──────── Text provided ────────

Bottom line: Converting discoveries into new treatments at a faster rate
When a clinical trial for a new breast cancer drug launched recently, researchers estimated it would take at least two years to enroll the 20 patients needed to make the trial a success. However, within four months, half the patients had already enrolled — and the drug worked for all 10.
“That’s the power of the Moon Shots Program,” says Jennifer Litton, M.D., associate professor of Breast Medical Oncology and the trial’s principal investigator.
Accelerating the conversion of scientific knowledge into new treatments for patients is a priority of the program.
“What moon shots has done for my patients is cut the time it takes to go from a clinical trial idea to the time a person gets a new drug down from three years to about one. That’s huge,” says Litton, an experienced leader of clinical trials.
The drug, called talozoparib, is currently being tested in late-stage breast cancer patients who have BRCA1 and 2 gene mutations and whose disease has spread.
Those who test positive for BRCA mutations have a significantly higher risk of developing breast and ovarian cancers, as well as passing on the mutation to future generations.
Owned by Medivation Inc., talozoparib is what is known as a PARP inhibitor. PARP — short for Poly (ADP-ribose) polymerase — is an enzyme that helps repair damaged DNA. In cancer treatment, blocking PARP may prevent such repairs, causing the cells to die.
Litton’s trial uses a new targeted therapy for two months before proceeding to standard of care chemotherapy followed by surgery. The trial and accompanying moon shot studies will provide a detailed view of talozoparib in first-line use.
“In this and other studies, we’ve found that when companies know we have the moon shot behind us, we’ve been given access to drugs they won’t give to anyone else for investigator-initiated trials because we can promise them the trial will happen,” Litton says.
Not only does the moon shot provide funding for the study, it supplies a deep roster of scientists drawing on expertise from across the institution to provide the pharmaceutical corporation an unprecedented opportunity to learn about its drug.
“It’s low risk for them. And on top of that, they’re getting correlative study information they can’t get from other places now.”
The previously untreated patients enrolled in Litton’s trial have biopsies done before and after treatment. Moon shot co-leader Gordon Mills, M.D., Ph.D., chair of Systems Biology, will oversee genetic and molecular analysis of the tumors both before and after. Provost Helen Piwnica- Worms, M.D., Ph.D., will cultivate grafts of the human tumors in mouse models to further understand the mechanisms of the disease and drug.

────────

**Actions to take**
- A) Answer these questions using the text on the breast cancer drug trial.
(i) How many patients did researchers need to enroll in the trial?
(ii) Which company owns talozoparib?
(iii) What does the enzyme PARP help do?
- B) Copy out the part of the text on the breast cancer drug trial starting with "Litton’s trial uses" and going on through "in first-line use.".

──────── Dataset excerpts ────────

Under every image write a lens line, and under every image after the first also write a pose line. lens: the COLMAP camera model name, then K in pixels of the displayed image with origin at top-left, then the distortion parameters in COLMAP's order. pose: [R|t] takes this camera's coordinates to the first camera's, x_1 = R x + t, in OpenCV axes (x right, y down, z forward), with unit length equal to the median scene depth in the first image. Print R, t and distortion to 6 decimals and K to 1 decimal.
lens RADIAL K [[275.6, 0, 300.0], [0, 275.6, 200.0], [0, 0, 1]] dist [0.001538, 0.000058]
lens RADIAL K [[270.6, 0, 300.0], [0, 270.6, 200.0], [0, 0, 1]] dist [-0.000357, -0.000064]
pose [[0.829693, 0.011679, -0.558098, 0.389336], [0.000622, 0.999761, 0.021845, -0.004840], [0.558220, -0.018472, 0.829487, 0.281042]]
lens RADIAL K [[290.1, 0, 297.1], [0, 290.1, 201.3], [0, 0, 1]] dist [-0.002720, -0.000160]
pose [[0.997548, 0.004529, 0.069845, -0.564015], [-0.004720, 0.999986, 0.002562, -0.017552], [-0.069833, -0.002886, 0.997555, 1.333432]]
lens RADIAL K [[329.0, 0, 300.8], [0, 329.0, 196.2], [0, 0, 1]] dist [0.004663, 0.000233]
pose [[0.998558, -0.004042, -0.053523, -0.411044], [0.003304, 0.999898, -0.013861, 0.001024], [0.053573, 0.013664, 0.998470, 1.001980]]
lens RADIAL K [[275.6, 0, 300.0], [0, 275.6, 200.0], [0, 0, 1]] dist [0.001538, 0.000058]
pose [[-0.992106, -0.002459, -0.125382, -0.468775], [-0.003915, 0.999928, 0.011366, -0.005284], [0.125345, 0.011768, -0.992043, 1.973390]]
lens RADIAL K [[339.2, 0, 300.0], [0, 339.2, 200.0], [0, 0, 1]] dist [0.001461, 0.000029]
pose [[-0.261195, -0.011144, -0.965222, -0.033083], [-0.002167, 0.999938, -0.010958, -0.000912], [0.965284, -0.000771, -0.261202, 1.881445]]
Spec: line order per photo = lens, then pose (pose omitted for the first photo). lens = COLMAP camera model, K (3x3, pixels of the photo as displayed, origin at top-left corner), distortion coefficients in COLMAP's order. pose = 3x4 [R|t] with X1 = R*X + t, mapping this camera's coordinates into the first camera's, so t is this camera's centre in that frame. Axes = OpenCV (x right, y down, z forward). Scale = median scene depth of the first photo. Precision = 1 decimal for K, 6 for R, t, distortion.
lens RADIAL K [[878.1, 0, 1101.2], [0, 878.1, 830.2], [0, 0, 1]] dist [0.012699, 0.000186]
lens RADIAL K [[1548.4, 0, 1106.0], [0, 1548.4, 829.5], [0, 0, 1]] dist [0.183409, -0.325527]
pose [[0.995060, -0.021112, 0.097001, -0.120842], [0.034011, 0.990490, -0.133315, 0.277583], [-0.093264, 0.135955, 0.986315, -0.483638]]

────────

**Solutions for each task**
- A)
(i) 20 patients.
(ii) Medivation Inc.
(iii) It helps repair damaged DNA.

- B)
Litton’s trial uses a new targeted therapy for two months before proceeding to standard of care chemotherapy followed by surgery. The trial and accompanying moon shot studies will provide a detailed view of talozoparib in first-line use.